DeFi’s ability to attract institutional capital depends on solving supply‑chain and key‑management risks; establishing robust standards and leveraging AI for security will determine the sector’s long‑term credibility.

Key Takeaways

  • Recent DeFi hacks are mostly supply‑chain/key‑management failures, not contract bugs.
  • Institutions remain interested; Kraken’s Bitcoin vault illustrates evolving security designs.
  • AI tools are double‑edged, aiding attackers while promising formal verification defenses.
  • Dynamic risk management, not one‑time audits, is essential for DeFi safety.
  • Industry standards for role‑based access and compliance are urgently needed.

Summary

The panel discussion tackled whether DeFi remains viable for institutional investors amid a wave of high‑profile hacks. Participants highlighted that the majority of recent losses stem from supply‑chain and key‑management breaches rather than fundamental smart‑contract flaws, underscoring a different threat vector than traditionally feared.

Data points revealed $630 million lost in April alone and over $1 billion in the past year, prompting OpenZeppelin co‑founder Manuel Ara to advise exiting DeFi. Yet speakers argued that even the biggest smart‑contract exploit – the LayerZero/Kelp‑DOWO incident – was mitigated through rapid community coordination, demonstrating resilience. They also noted AI’s dual role: attackers leverage advanced code‑generation models, while defenders can use formal verification and AI‑assisted audits to harden protocols.

John Settler of Kraken emphasized the launch of a Bitcoin vault routing assets to Morpho as a concrete example of tighter role‑based controls. Son Ragfati and Anthony Martino stressed that risk management must be continuous, likening static audits to a single lock on a house versus a full security system. The conversation referenced Vitalik Buterin’s optimism about AI‑driven formal verification as a path to rock‑solid Ethereum security.

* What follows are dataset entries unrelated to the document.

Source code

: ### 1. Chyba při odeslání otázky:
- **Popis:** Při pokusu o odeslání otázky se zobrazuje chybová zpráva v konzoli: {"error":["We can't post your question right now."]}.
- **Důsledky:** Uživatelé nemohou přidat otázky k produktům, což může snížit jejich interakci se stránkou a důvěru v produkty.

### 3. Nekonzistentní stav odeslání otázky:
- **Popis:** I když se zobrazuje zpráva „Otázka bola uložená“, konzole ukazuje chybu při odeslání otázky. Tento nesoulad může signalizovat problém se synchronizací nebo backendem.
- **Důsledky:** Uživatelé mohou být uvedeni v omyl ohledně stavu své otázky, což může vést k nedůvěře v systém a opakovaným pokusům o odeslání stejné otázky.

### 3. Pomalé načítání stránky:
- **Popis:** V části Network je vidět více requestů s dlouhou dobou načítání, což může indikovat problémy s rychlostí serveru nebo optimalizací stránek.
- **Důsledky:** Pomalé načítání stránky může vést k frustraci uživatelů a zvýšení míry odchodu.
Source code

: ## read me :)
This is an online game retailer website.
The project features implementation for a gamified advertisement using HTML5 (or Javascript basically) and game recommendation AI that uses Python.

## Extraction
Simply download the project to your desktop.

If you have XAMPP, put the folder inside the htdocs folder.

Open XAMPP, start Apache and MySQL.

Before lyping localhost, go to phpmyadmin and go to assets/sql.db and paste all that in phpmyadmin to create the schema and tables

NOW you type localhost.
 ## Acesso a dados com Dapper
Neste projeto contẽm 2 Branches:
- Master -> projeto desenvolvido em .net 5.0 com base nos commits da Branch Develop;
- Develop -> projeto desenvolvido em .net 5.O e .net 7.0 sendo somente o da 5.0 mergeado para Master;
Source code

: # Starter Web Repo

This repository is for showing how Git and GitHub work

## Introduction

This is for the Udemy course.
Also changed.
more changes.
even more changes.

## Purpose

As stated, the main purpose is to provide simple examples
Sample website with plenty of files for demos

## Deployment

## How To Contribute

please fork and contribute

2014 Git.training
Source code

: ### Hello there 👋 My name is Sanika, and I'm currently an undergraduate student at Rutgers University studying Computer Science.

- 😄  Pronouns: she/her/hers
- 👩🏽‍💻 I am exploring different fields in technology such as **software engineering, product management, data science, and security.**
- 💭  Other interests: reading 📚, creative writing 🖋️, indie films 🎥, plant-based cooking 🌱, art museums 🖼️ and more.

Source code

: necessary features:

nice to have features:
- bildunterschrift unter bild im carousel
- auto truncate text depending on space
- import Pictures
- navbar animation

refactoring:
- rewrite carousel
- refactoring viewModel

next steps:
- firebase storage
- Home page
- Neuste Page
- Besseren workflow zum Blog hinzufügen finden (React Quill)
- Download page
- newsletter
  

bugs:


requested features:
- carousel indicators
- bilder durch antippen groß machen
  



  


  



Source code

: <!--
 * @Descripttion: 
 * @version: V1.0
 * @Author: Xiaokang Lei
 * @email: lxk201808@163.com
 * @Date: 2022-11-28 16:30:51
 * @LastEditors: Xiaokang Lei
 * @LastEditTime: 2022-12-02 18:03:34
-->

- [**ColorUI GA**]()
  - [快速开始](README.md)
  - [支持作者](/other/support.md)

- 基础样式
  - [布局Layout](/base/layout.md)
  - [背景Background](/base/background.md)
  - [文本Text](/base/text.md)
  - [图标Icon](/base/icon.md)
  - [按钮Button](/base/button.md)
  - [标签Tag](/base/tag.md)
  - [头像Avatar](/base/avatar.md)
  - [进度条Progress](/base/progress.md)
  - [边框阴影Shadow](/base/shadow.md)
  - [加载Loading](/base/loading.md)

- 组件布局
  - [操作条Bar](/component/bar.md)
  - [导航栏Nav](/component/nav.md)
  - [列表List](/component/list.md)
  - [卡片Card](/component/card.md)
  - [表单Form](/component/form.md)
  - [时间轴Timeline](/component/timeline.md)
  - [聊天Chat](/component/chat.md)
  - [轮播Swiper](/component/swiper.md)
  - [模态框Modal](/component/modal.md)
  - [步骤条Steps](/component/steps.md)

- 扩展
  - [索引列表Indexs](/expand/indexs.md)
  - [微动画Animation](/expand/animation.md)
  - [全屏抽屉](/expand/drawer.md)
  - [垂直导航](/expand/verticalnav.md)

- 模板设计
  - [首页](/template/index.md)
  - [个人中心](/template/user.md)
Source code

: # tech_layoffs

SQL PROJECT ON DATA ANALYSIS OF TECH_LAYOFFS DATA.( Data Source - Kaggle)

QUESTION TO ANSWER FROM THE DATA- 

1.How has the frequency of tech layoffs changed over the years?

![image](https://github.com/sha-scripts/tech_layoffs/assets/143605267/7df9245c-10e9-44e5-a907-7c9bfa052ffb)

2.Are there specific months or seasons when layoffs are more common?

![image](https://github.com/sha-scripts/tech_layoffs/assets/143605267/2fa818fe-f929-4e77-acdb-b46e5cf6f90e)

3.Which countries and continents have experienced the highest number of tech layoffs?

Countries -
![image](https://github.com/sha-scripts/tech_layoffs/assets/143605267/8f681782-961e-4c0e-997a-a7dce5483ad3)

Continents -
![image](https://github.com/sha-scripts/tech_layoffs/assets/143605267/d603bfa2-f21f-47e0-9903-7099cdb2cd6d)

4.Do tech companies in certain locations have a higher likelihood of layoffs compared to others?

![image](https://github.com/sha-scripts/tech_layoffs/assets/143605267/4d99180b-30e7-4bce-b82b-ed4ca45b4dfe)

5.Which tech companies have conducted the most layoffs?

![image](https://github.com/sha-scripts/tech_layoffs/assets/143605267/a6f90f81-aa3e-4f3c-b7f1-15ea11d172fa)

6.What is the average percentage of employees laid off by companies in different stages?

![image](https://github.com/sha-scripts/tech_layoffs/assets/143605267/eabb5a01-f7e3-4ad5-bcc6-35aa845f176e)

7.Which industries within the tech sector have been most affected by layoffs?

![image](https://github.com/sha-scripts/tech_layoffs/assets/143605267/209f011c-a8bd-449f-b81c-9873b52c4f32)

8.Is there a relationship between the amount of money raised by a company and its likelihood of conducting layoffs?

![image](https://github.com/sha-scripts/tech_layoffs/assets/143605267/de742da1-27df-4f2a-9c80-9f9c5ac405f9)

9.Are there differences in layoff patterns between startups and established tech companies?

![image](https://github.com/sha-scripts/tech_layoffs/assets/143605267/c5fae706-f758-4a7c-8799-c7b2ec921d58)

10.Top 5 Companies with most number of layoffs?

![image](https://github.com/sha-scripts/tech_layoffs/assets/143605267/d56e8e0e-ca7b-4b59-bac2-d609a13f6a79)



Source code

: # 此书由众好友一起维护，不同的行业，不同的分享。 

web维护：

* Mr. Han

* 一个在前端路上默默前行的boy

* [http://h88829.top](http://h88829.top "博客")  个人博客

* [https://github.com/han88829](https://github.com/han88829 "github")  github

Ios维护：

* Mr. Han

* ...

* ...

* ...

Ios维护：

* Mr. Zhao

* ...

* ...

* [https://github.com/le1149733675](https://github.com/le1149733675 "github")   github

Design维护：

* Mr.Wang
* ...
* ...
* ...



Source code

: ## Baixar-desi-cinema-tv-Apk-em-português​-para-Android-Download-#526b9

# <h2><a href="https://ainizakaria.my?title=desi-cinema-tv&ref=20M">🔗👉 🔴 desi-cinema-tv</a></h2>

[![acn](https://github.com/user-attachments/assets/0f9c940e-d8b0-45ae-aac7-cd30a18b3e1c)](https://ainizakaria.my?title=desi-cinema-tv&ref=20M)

For institutions, the takeaway is clear: DeFi’s growth hinges on establishing industry‑wide standards for key management, role segregation, and compliance akin to traditional finance. Without such frameworks, the sector risks alienating the very investors it seeks to attract, while AI’s evolution could either amplify vulnerabilities or become the cornerstone of a more secure decentralized financial ecosystem.

Original Description

April saw some of the worst DeFi losses in recent memory, and even OpenZeppelin co-founder Manuel Aráoz warned people to get out. But while CT feels gloomy, institutions are not stepping back - they're leaning in with more diligence, stronger infrastructure requirements, and growing demand for onchain yield.
In this livestream, Camila Russo is joined by John Zettler of Kraken, Sunand Raghupathi of Veda, and Anthony DeMartino of Sentora to break down what the latest hacks actually revealed: why many recent attacks look more like supply-chain and key-management failures than pure smart-contract exploits, why DeFi's next big challenge is operational security, and why that does not automatically kill the institutional DeFi thesis.
They also unpack Kraken's new Bitcoin Vault, the rise of risk-curated vaults, why enterprises still see onchain finance as inevitable, and why fundamentals may be diverging sharply from price action. If you want the clearest view yet on whether DeFi is actually ready for institutions, this is the debate to watch.